Sementara itu Saidjah-Adinda sebagai drama epik dalam Max Havelaar diabadikan melalui nama perpustakaan, taman baca masyarakat, dan komunitas kesenian. Selain itu pemikiran dan karya Multatuli menetes dan diadaptasi menjadi puisi, film, dan teater.
Atas dasar itu Multatuli menjadi ikon dan bagian sejarah Lebak, muncul ide pendirian Museum Multatuli yang sudah dimulai sejak tahun 1990an. Ide penciptaan itu terus berlanjut di tahun 2000an. Tepatnya pada 2009, sudah ada wacana kembali pendirian museum, tapi baru terealisasi pada 2015.
Pada 2016, delegasi pejabat dan guru Pemerintah Kabupaten Lebak berkunjung ke Belanda. mengunjungi Arsip Nasional Belanda dan Museum Multatuli di Amsterdam. Kunjungan tersebut bertujuan untuk membangun komunikasi dan persahabatan antar lembaga guna keberlangsungan Museum Multatuli yang sedang dirintis di Lebak.

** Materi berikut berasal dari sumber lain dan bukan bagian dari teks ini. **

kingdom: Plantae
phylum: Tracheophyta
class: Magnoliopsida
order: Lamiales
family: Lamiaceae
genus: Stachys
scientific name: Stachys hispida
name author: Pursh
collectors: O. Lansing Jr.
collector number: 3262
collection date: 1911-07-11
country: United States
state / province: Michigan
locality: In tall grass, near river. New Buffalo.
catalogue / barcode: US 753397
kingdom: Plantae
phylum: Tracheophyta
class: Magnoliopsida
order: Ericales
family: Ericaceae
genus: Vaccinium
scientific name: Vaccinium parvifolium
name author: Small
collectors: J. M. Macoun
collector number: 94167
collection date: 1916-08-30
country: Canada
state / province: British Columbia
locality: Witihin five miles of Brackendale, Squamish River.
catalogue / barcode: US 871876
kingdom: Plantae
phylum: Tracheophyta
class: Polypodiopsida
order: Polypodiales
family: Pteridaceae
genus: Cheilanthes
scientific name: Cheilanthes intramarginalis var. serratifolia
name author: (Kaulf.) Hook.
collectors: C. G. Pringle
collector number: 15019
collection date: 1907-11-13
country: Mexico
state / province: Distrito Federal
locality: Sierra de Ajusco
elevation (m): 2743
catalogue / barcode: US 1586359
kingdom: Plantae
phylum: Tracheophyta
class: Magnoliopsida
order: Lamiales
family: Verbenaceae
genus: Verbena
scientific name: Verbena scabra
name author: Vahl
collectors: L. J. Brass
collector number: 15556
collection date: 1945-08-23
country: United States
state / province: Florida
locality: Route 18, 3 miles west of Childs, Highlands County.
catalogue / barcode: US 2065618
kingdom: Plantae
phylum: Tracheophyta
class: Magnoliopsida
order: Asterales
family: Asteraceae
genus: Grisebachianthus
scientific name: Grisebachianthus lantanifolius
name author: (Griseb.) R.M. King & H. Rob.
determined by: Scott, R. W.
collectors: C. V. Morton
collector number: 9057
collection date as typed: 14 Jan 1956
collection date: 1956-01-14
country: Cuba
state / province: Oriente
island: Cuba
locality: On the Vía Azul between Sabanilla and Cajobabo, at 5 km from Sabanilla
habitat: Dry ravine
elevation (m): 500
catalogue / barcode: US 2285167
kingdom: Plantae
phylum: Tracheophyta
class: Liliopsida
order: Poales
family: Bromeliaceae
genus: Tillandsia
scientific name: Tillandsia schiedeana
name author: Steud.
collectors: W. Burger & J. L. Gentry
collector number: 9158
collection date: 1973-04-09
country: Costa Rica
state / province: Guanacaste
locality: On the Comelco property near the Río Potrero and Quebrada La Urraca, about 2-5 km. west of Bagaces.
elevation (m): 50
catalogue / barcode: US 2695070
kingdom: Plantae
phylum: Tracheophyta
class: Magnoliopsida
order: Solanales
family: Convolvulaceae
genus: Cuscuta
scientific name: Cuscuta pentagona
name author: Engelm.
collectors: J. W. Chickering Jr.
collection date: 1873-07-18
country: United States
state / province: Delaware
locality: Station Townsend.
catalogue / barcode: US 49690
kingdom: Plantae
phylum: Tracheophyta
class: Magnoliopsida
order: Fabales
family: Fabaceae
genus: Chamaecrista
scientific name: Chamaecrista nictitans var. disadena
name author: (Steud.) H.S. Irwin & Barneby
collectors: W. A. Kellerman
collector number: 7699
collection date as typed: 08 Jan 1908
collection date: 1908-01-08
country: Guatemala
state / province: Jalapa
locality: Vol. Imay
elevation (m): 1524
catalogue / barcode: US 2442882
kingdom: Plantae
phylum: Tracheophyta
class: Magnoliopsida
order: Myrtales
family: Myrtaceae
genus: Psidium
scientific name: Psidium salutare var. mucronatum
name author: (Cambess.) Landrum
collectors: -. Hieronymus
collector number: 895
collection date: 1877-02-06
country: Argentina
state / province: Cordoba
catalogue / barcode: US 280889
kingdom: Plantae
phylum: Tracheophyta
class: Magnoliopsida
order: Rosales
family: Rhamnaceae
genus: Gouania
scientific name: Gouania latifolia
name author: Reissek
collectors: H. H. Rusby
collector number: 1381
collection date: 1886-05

Setahun kemudian (2017) proses pengisian koleksi dan pembuatan story line museum mulai berlangsung. Terdiri dari pengadaan interior museum, film dokumenter, dan pengadaan patung interaktif Multatuli, Saidjah dan Adinda. Pada 11 Februari 2018 Museum Multatuli dibuka untuk umum. Peresmian museum dilakukan oleh Direktur Jenderal Kebudayaan Kementerian Pendidikan dan Kebudayaan RI, Hilmar Farid dan Bupati Lebak, Hj. Iti Octavia Jayabaya.
TEMA MUSEUM
Museum Multatuli bertemakan “museum antikolonialisme”. Museum ini menampilkan sejarah kolonialisme sebagai pengantar sampai dengan pergerakan antikolonialisme yang diceritakan dari berbagai sisi sebagai inti dari museum ini. Harapannya museum akan menjadi medium pembelajaran sejarah tentang bagaimana kolonialisme bekerja dan bagaimana pula sistem itu diruntuhkan oleh gerakan nasionalisme.
BANGUNAN
Bangunan Museum Multatuli saat ini berstatus cagar budaya yang sempat beberapa kali beralih fungsi. Ketika selesai dibangun pada 1930, bangunan tersebut digunakan sebagai kantor kawedanan. Pada 1950 dialihfungsikan sebagai kantor Markas Wilayah (Mawil) Hansip. Terakhir digunakan sebagai kantor BKD (Badan Kepegawaian Daerah Kabupaten Lebak. Bangunan ini kemudian dipugar pada 2016 untuk dijadikan Museum Multatuli hingga saat ini.